**Ziel der Aufgabe:** Schreibe die folgenden Zeilen unverändert ab, und zwar von der Zeile mit „Document page, 1241x1754 pixels.“ bis einschließlich der Zeile mit „text 自105年1月1日起適用 [118, 96, 1097, 221]“.

**Zu verwendende Zeilen:**
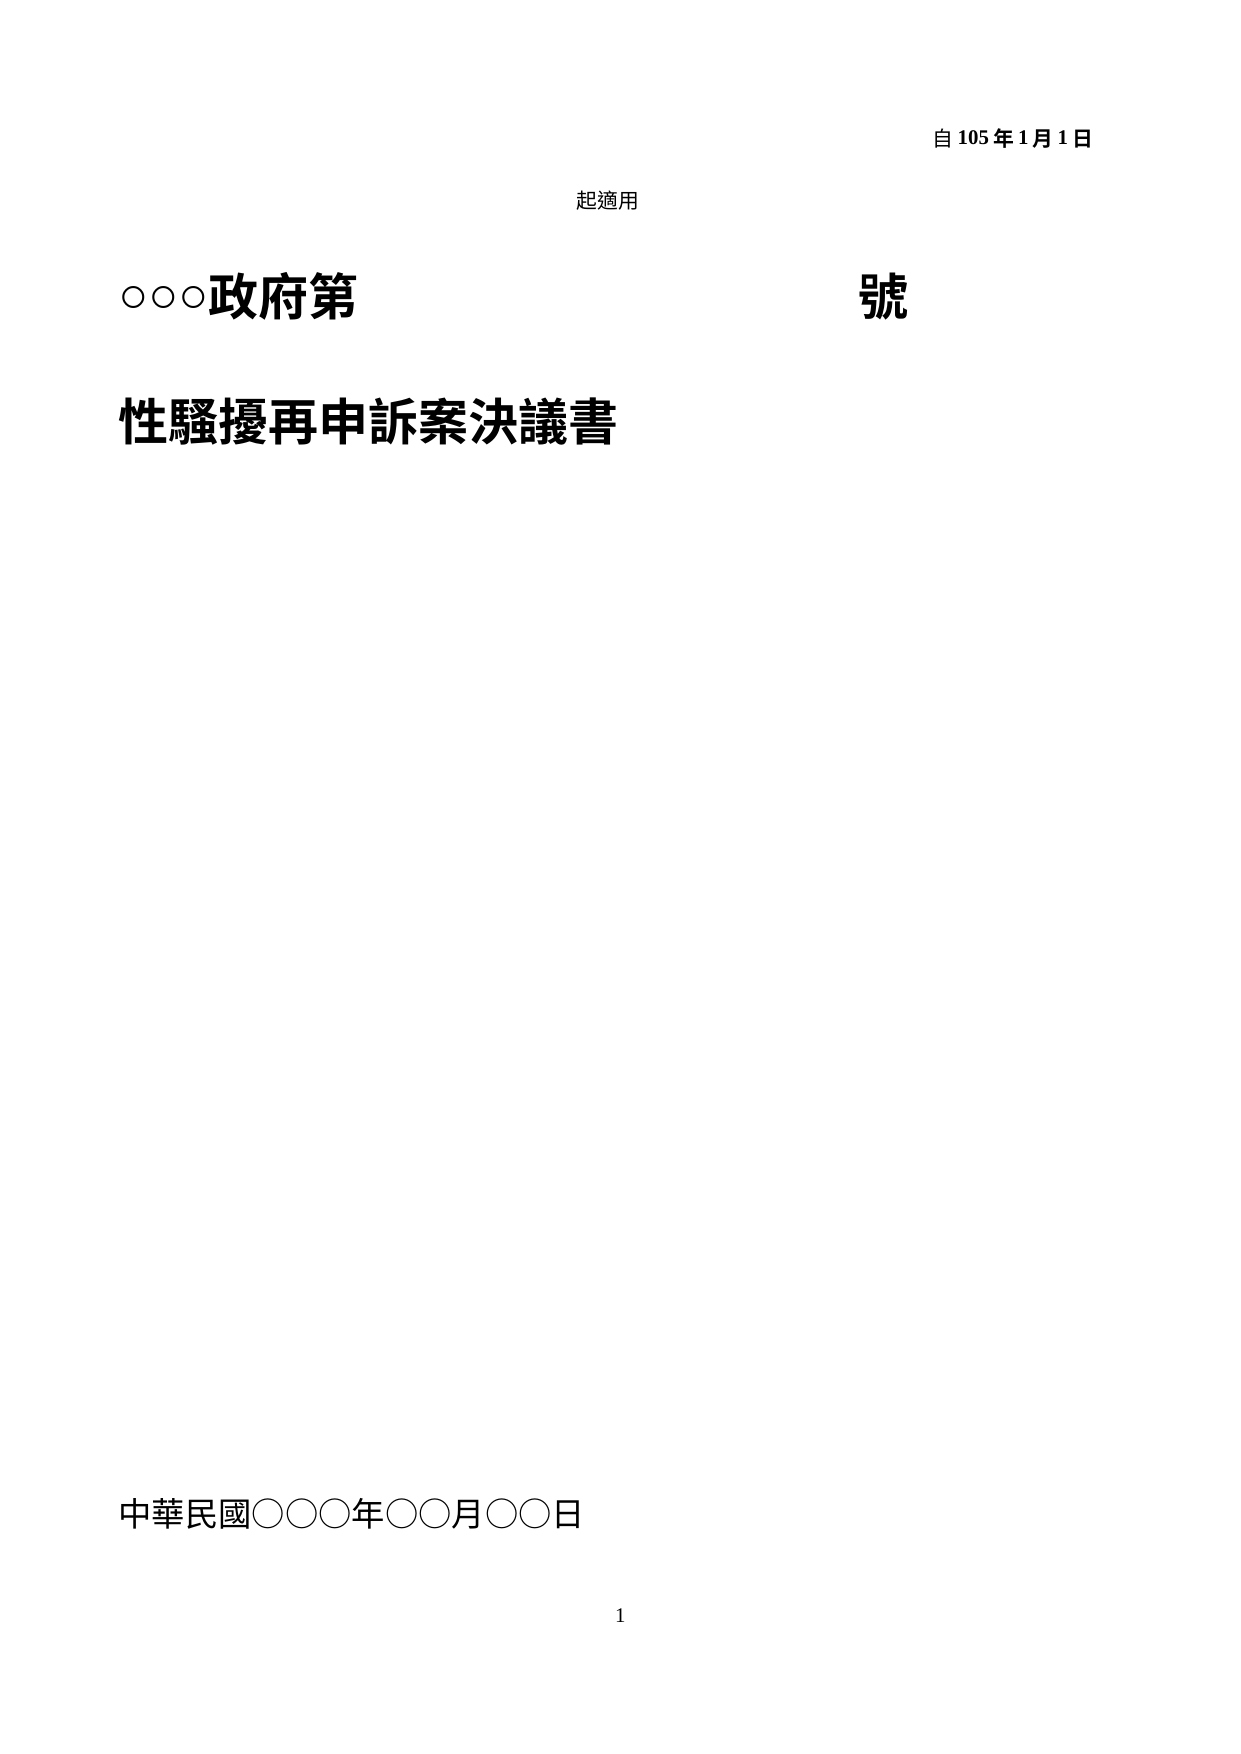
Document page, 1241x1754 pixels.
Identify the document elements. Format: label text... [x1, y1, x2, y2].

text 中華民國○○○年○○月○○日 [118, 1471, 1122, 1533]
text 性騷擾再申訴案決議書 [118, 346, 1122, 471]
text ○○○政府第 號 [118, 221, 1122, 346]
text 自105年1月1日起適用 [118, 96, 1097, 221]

--

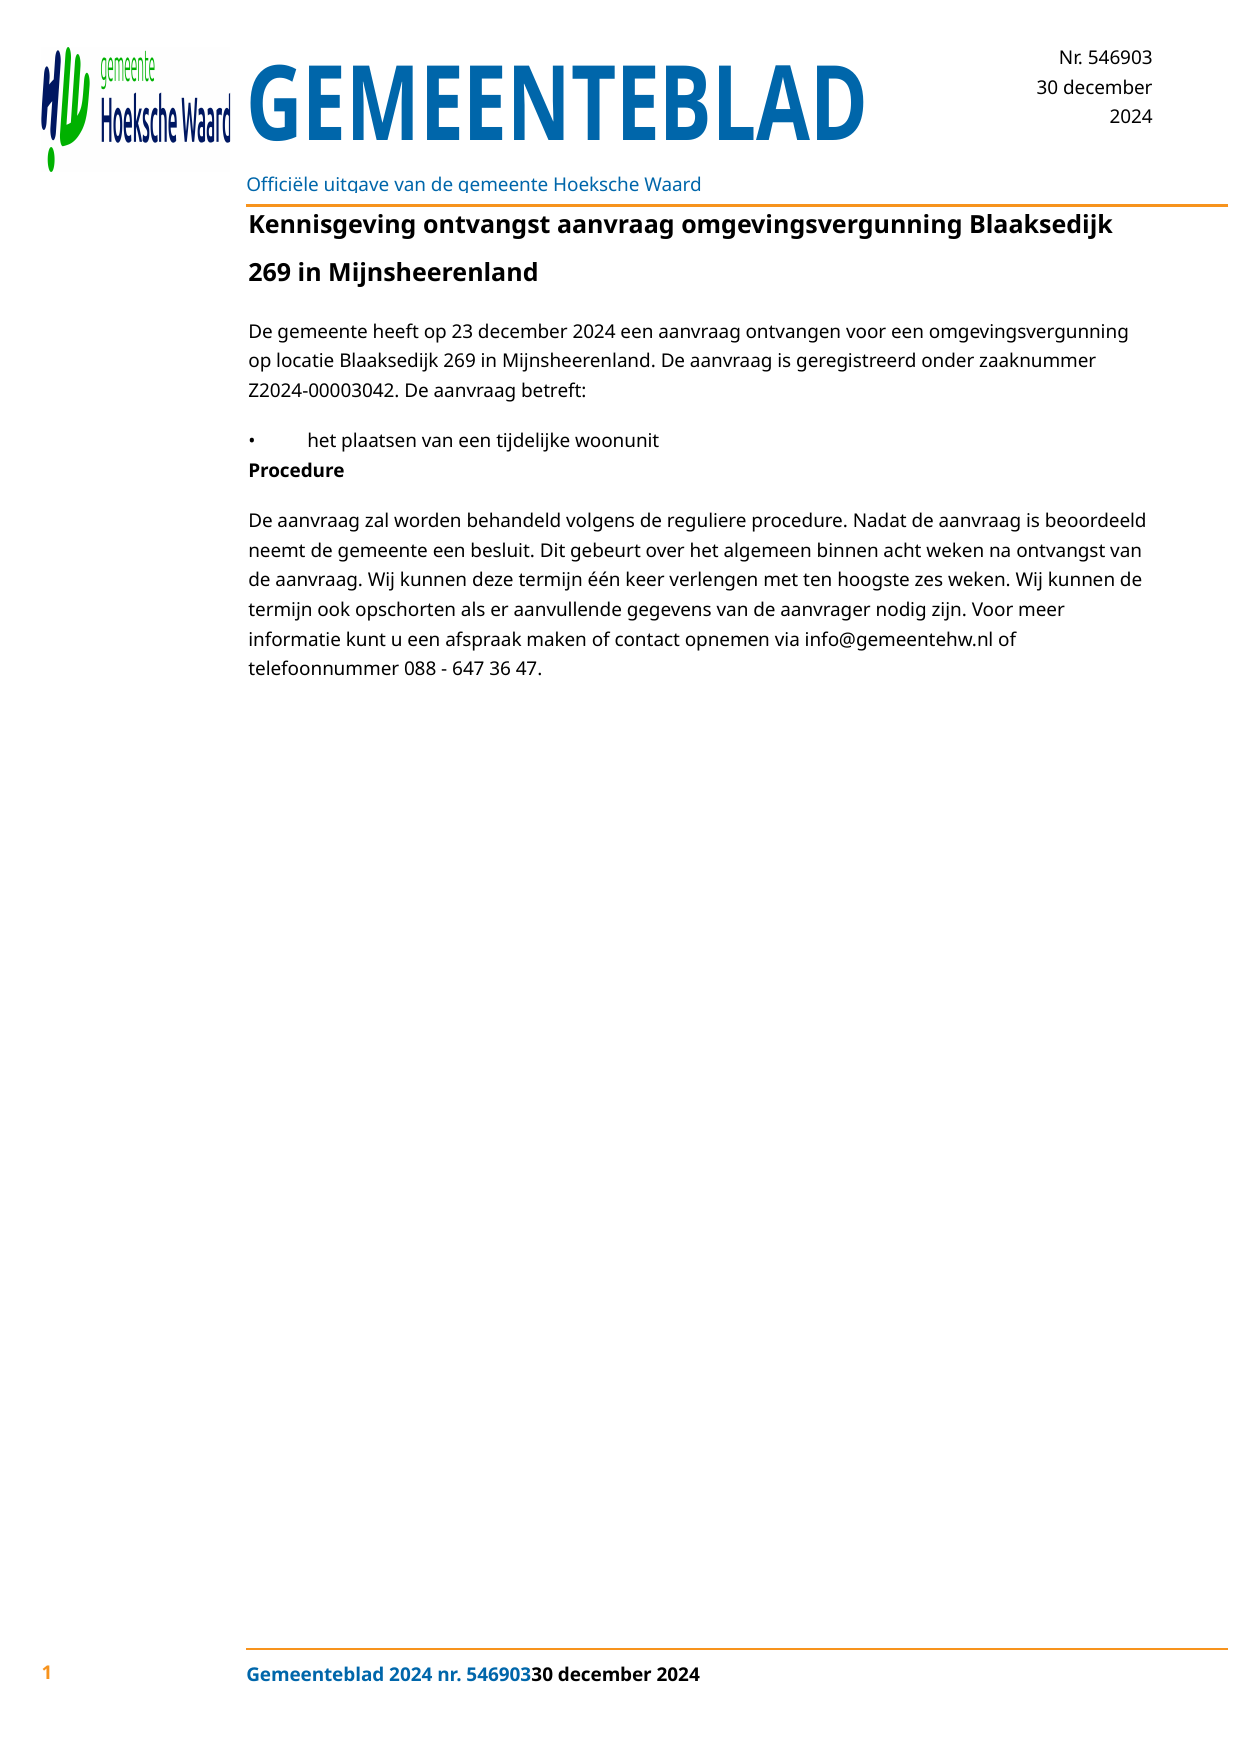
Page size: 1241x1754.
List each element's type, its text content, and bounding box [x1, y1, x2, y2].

**Lösung der Übung:**
Document page, 1241x1754 pixels.
Identify the document elements. Format: label text... [x1, y1, x2, y2].

text 中華民國○○○年○○月○○日 [118, 1471, 1122, 1533]
text 性騷擾再申訴案決議書 [118, 346, 1122, 471]
text ○○○政府第 號 [118, 221, 1122, 346]
text 自105年1月1日起適用 [118, 96, 1097, 221]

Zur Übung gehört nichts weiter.